During three separate space shuttle flights, groups of 15 mice, all about 10 weeks old, were sent into microgravity for two-week stints. Each time, one group was treated with a molecule designed to mitigate the loss of bone density and muscle strength, while a second group was given a placebo. Other mice got the same treatments but remained on Earth as a control group.
Make No Bones About It
Although mice and humans don't have identical physiology or biology, mice can still be used to help identify some basic mechanisms that are similar in humans and for early therapeutic studies. And since mice physiology, anatomy and genetics are well understood and they have much shorter lifespans, researchers can do many more and better controlled studies to learn about the potential effects of new treatments, which may help humans in the future.
One experiment focused on sclerostin, a naturally-secreted protein that tells the body to dial down the formation of new bone. The mice were injected with an antibody that blocks sclerostin, essentially telling the body to "let up on the brake," explains Chris Paszty, Amgen's research lead on the project.
That allowed the rodent bodies to keep regenerating bone tissue, resulting in increased mineral density and improved bone structure and strength.

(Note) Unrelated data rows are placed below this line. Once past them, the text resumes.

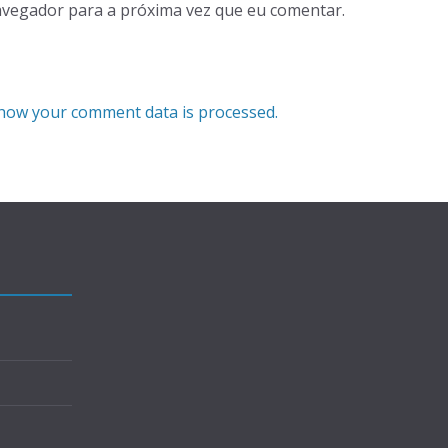
avegador para a próxima vez que eu comentar.
how your comment data is processed.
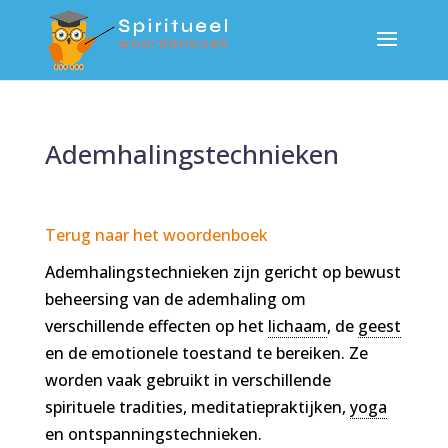
Ademhalingstechnieken
Terug naar het woordenboek
Ademhalingstechnieken zijn gericht op bewust
beheersing van de ademhaling om
verschillende effecten op het
lichaam
, de
geest
en de emotionele toestand te bereiken. Ze
worden vaak gebruikt in verschillende
spirituele tradities, meditatiepraktijken,
yoga
en ontspanningstechnieken.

The results were encouraging: the mice injected with the antibody showed increased bone formation and improved bone structure and bone strength, similar to what was seen in the mice who remained on Earth.
Amgen and partner UCB Pharma are working on a drug using the antibody that "is really going to shake things up," says Stodieck.
The drug "can substantially reverse losses that have made bone very fragile, as opposed to just preventing it from breaking down further," he explains. "It has the potential to help a lot of people who have gotten into a very weakened state."
Another of the molecules tested by Amgen on the space flights is already approved in a drug, helping women with osteoporosis prevent broken bones. Marketed as Prolia, the drug was developed in part using mice data from Amgen's first space experiment.
And all these results from four-footed critters will give NASA another possible tool to consider for future space voyages, to Mars and beyond.